Su legado ha estado más presente que nunca durante este mes, en el que además de conmemorarse 27 años de su muerte, fue el estreno de la película Bohemian Rhapsody,  dirigida por Bryan Singer, y en la que se revive el ascenso a la fama de Queen, su establecimiento como una referencia musical para las generaciones y la vida del interprete. Las críticas han alabado la magistral actuación de Rami Malek como Freddie, logrando recaudar 100.000.000 de dólares en su semana de estreno.

Excéntrico, sofisticado y con una convicción musical absoluta de lo que quería hacer, así describen a Freddie las personas cercanas a su vida. Entre sus rarezas destaca su lugar de nacimiento, Zanzíbar, un protectorado británico antes de la revolución, ubicado en la costa oriental africana, donde vino al mundo el 5 de septiembre de 1946, bajo el nombre Farrokh Bulsara.

Muy distante de lo que se veía sobre el escenario o frente a una cámara, su personalidad de niño fue tímida, apegado a su madre y a su hermana, las primeras mujeres de su vida. Sus padres Bomi y Jar Bulsara, no dudaron en hacerlo un hombre educado por lo que lo enviaron a la India, donde recibió formación en el St. Peter’s School, de Bombay, una institución de educación británica de gran prestigio. Describir la vida de Mercury, es trasladarse a esa mezcla que lo hacían ser él: su cultura persa,  su crianza bajo el zoroastrismo y las enseñanzas anglicanas del colegio. Todo este bagaje religioso e intelectual, le dieron las herramientas para ser una persona, única, que estaba seguro de hacía donde llegaría.

Chris Smith, tecladista de Smile, en el documental Days Of Our Lives. “Yo entré al bar y él se veía deprimido, con las manos en el rostro, le pregunté qué le pasaba y me dijo que ya no sería una pop star, se paró muy lentamente y me dijo… ‘seré una leyenda’”.

El intérprete era, coloquialmente hablando, alguien estirado, venía de una familia pudiente, le gustaba el ballet y disfrutaba la opera por eso al hacer rock, lo hizo a su modo, con esos toques histriónicos que hicieron pensar a la crítica que era exagerado, la referencia a esta premisa es, sin duda, Bohemian Rhapsody, tema que antes de ser realizado ya existía en la cabeza de Mercury;  él determinó su forma y ejecución, muchas veces sin que sus compañeros entendieran de qué se trataba.

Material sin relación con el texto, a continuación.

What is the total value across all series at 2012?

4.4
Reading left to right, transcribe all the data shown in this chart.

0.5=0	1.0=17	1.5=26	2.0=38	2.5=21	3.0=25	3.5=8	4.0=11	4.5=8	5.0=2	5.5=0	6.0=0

Se grabó con seis secciones muchos la clasifican como una ópera en rock.

Queen, su creación

Su afición por la música que hacía Brian May (guitarra), Roger Taylor (baterista), con la banda Smile, cuando era liderada por el vocalista Tim Staffell, fue ese primer guiño. No se puede decir que esperó sigiloso a que Tim dejará de ser el vocalista para manifestar su deseo de ser parte de la agrupación, pero ese movimiento lo puso en el justo lugar. El Logo y el nombre de la banda: Queen, corrieron por su cuenta. El resto se resume en 13 discos de estudio desde 1973 hasta 1991, (año de la muerte del destacado cantante). Y el disco póstumo Made in Heaven, (1995); siete álbumes de las más emblemáticas presentaciones de la agrupación, entre ellas los conciertos en el estadio de Wembley, donde colmó el lugar,  y son considerados los más multitudinarios realizados por una banda en Londres.